Founder
TelePrompTer Corporation
Originally, I didn’t know what cable was and I wanted a place to experiment with pay TV…. When we got there, we began to see opportunities.
For much of his life, Irving Kahn remained at the hub of a cable industry that was just spinning into focus in the 1950s. He helped to invent the teleprompter, turning the device into a staple of the entertainment and political presentation industry and adding a new word to dictionaries of the world. Later, the same word would be associated with the largest cable operating company in the U.S., an enterprise Kahn began building in 1959.

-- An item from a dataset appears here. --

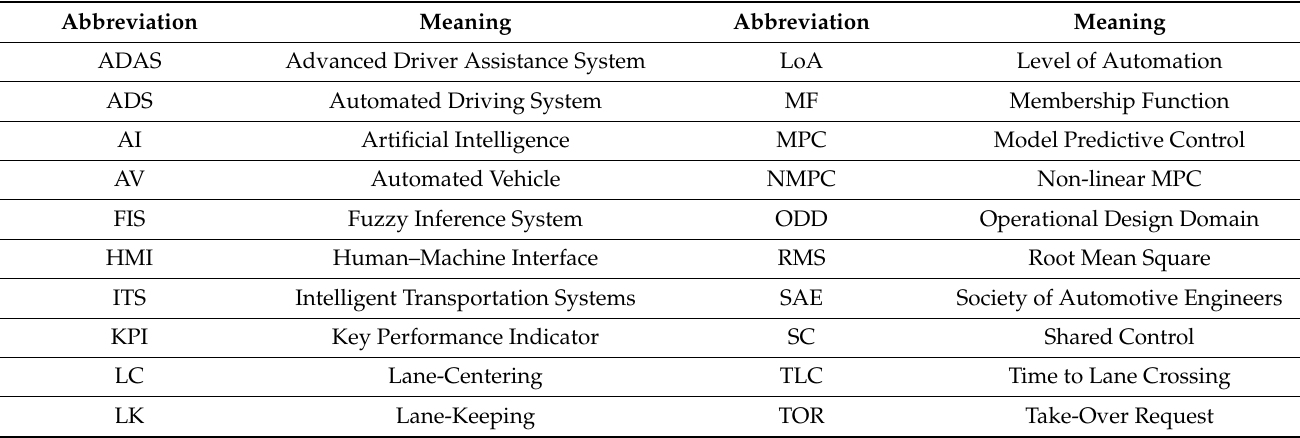
Table 1. List of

Toward the latter part of his career, the resilient Kahn launched many companies that sprang from his cable background: BroadBand Communications Inc., to secure films and other programs for pay cable; Choice Cable Corp., a 55-franchise system in southern New Jersey utilizing fiber optics that he eventually sold to the New York Times in 1980 for $100 million; Times Fiber Communications, to develop fiber optics; and General Optronics Corp., to manufacture laser diodes for use in fiber optic systems.
The only son of Russian immigrants, Kahn grew up in a home where his parents’ lack of formal education did not dampen an intense interest in the arts. Influenced by his father’s affinity for poetry and physics and his mother’s for Shakespeare and literature, Kahn developed an insatiable and passionate curiosity, a characteristic that propelled him through life.
His bravado earned him another role after college as a press agent for bands, and in the late 1930s for 20th Century Fox in film and radio promotions. After serving in the U.S. Air Force during World War II, he rejoined Fox, and demonstrated a knack for keeping his hand on the door knob in anticipation of opportunity’s knock.
Kahn enlisted the engineering expertise of colleague Hubert J. Schlafly. By 1951, after numerous prototypes, delays and financing snags, they launched TelePrompTer Corp. The device that displayed script lines and cues for public speakers and actors led to adaptations for use in telecasting big-screen closed circuit events such as boxing matches and auto races.
In 1960, Kahn made waves at the National Cable Television Association convention in Miami, where he treated attendees to the live, closed-circuit showing of the title-fight between Floyd Patterson and Ingemar Johansson. An estimated 25,000 cable subscribers in 13 cable systems around the country were paying $2 each for the same showing.
Among the challenges Kahn faced in his life was a felony conviction in the late 1960s for bribing city officials in Johnstown, Pennsylvania. He admitted the payments, but said they were extorted from him for a cable franchise renewal. He served 19 months of a five-year sentence, but staged a memorable comeback upon his release.
Bill Bresnan, who became president of TelePrompTer’s cable division after it merged with Jack Kent Cooke’s H & B American Corp., and who today is president of Bresnan Communications, remembers Kahn as “provocative and bombastic, a rough-and-tumble kind of guy with plenty of sizzle. He was a visionary who made people think about where the industry was going.”
As a futurist, Kahn realized that cable television was more than a one-track medium. “Cable,” he reflected prophetically in 1987 while taping his oral history for The Cable Center and Museum, “is not the right word anymore. You have a variety of technologies, like coincidence of design, totally unrelated to cable, that have forced the development, causing a total blending of communications.”